Прислонясь к дуплистому стволу дряхлого ясеня, какой-то старец глядел сквозь листву на небо и улыбался. На седеющем темени торчали притупившиеся рожки. Курносое лицо обрамляла белая борода, сквозь которую виднелись наросты на шее. Жесткие волосы покрывали его грудь. Ноги с раздвоенным копытом от ляжки до ступни поросли густой шерстью. Он приложил к губам тростниковую флейту и принялся извлекать из нее слабые звуки…».

Врубель услышал и увидал его. Не менее отчетливо, чем фра Мино, увидел взор «голубых и ясных глаз, блестевших на изборожденном морщинами лице, как вода ручейка меж корявых дубов». И художник увидел необычного старца прямо перед хотылёвским домом, в здешней роще.

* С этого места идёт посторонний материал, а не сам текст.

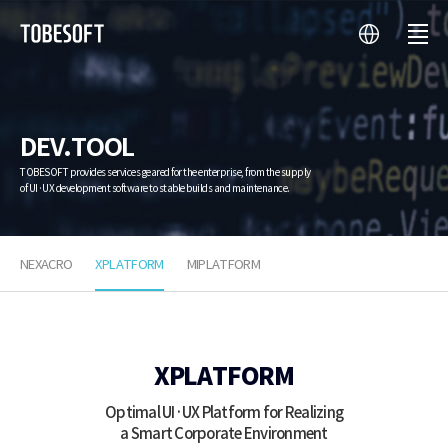
language
menu
투
비
소
프
트
DEV.TOOL
TOBESOFT provides services geared for the enterprise, from the supply
of UI·UX development software to stable builds and maintenance.
NEXACRO
XPLATFORM
MIPLATFORM
XPLATFORM
XPLATFORM
Optimal UI·UX Platform for Realizing
a Smart Corporate Environment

Однако же не стоит повторять насчет «греческого бога, превращенного живописцем в русского лешего». Сказочным «русским лешим» окрестили героя картины Врубеля французские журналисты, посмотревшие холст в Париже в 1906 году. Для них, понятное дело, раз художник из России, так и рисует своих лесовиков. Но мы-то больше осведомлены о Врубеле и литературном источнике его образа. Святой Сатир или, как позже закрепилось, Пан с равной уютностью ощущает себя в полях русских, британских, аквитанских – в любых землях, где культура хранит если не завет, то след античной веротерпимости.

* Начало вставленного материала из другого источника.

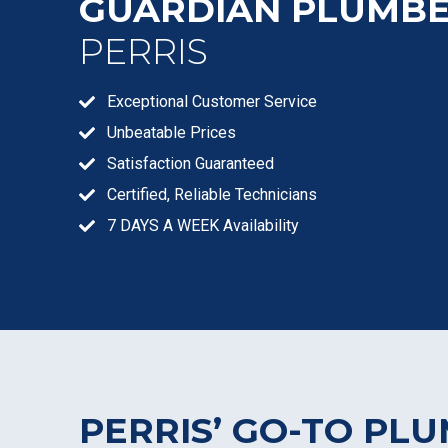
GUARDIAN PLUMB
PERRIS
Exceptional Customer Service
Unbeatable Prices
Satisfaction Guaranteed
Certified, Reliable Technicians
7 DAYS A WEEK Availability
PERRIS’ GO-TO PL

Старец новеллы Анатоля Франса охотно поведал, кто он такой, почему францисканцы не выкинули его вместе с прочей языческой нечистью. Его ранняя юность совпала с юностью земли, когда миром правил Сатурн и молодой Сатир славил владыку на самодельной свирели. Сатурна низверг Юпитер, леса населили нимфы и фавны, и по-прежнему пела та же свирель. Затем Юпитера низверг Галилеянин; его люди, срубив священные дубы, водрузили кресты и запретили носить дары языческим богам. Племя нимф и фавнов, оскорбившись, начало досаждать посланцам нового бога. Но тому, кто видел конец владычества Сатурна, казалось естественным, чтобы Юпитер погиб в свой черед. Он примирился с падением прежних богов и христианам не противился. Он даже помогал им: приносил лесные ягоды к порогу их жилищ, подтаскивал древесные стволы для их построек. И, разумеется, не оставлял свою свирель. Как же Сатир мог сделаться святым? Он от рождения был чужд лжи. Ничто не лгало в давние золотые дни Сатурна. «Я не переменился, – говорит старец. – Ум мой лишен покровов, как и тело».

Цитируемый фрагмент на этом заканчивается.